Most of the older prisons are south of Houston, near the Gulf of Mexico and the Brazos River. They flood, and prisoners must be transferred to other units. But the prison system has not bought enough cots, so that men do not sleep on the floor wherever they wind up.
The prison system does not have enough blankets, enough water, enough heat, enough food. “Cruel and unusual” doesn’t begin to describe the horror.
In a Feb. 19 Mother Jones article, Lauren Byrd-Moreno reported her spouse in the Clemens Unit has said that people had been going to the infirmary “with their feet split open” from frostbite. The article quoted Nicole J.: “Many of the inmates [at Clemens], my husband included, fear going to sleep, because they’re afraid they’re going to die in their sleep.” She added, he had told her that corrections officers had done a “blanket check” on Feb. 18 — and took blankets away from anyone with more than one. (tinyurl.com/59xym9z5)
Yet the Houston Chronicle reported a TDCJ spokesperson as saying all prisons had heat, and they “try to keep it” at 70° F. Anthony Graves — who was in prison for almost 20 years, got off death row and was released in 2010 — told the Chronicle, “Seventy degrees below zero, maybe.”
David Kreger lived on the Wynne Unit in Huntsville, during the roughly two decades he spent behind bars. “There was times in the winter months on the cell blocks that the water would freeze in the toilets overnight,” he told the Chronicle.
Death row was without water for days in the recent crisis, but a call to the Polunsky Unit resulted in a flippant response: “Yes, the water is out, but my water at home is out too.” But when this person in the warden’s office gets off work, she can buy water for her house, unlike the prisoners.
CBS Austin reported Feb. 17 that former Texas governor Rick Perry has said, “Texans would be without electricity for longer than three days to keep the federal government out of their business.”

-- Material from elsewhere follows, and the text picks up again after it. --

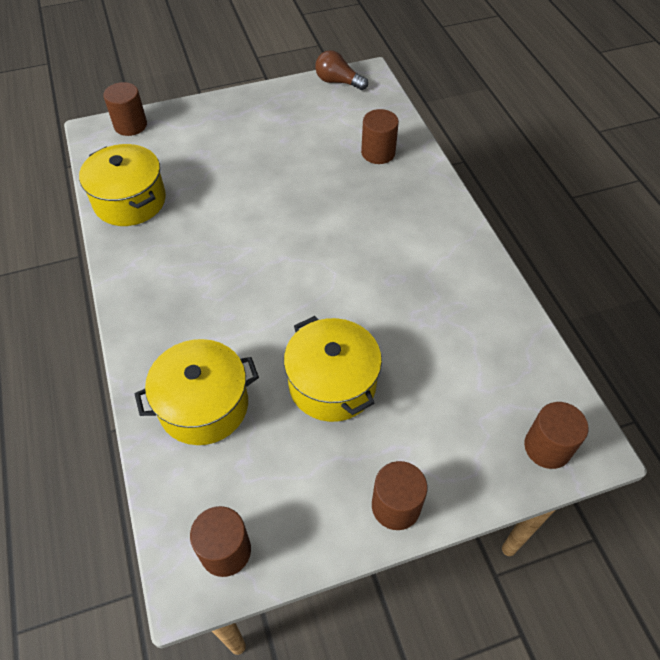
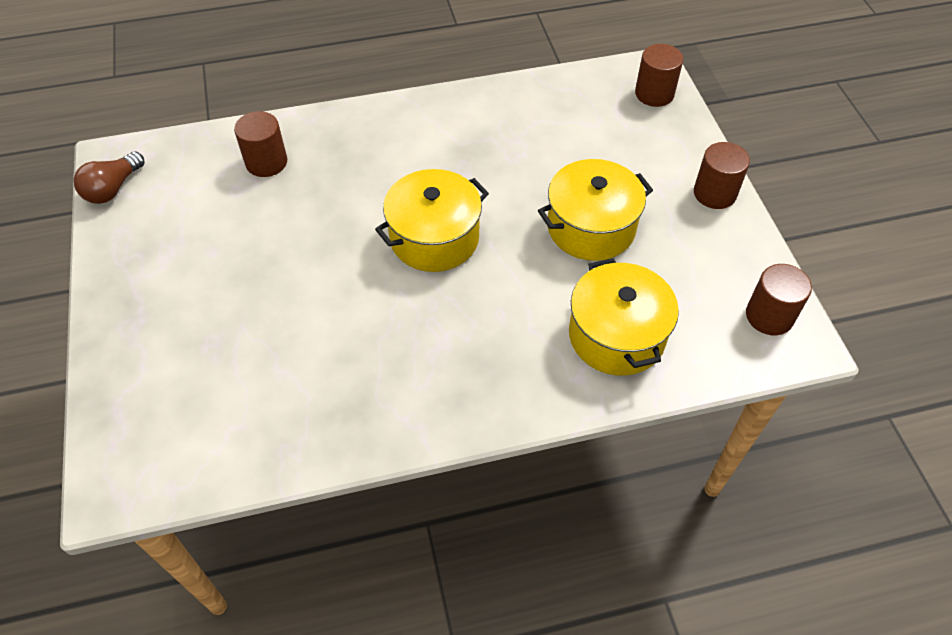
camera: 85 degrees left, 0 degrees up
(130, 125) = (113, 441): brown cylinder -> none
(130, 201) = (285, 430): yellow pot -> yellow pot (434, 238)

A message to Rick Perry: Go sit in a locked-down prison cell where you have no heat, and wind blows through the missing windowpanes; there’s no water for washing hands, drinking, flushing toilets or showering — and the cold food is not easily identified. Until then shut your mouth!
A message to Texas: If you cannot house incarcerated workers without torture, then release them all! Now!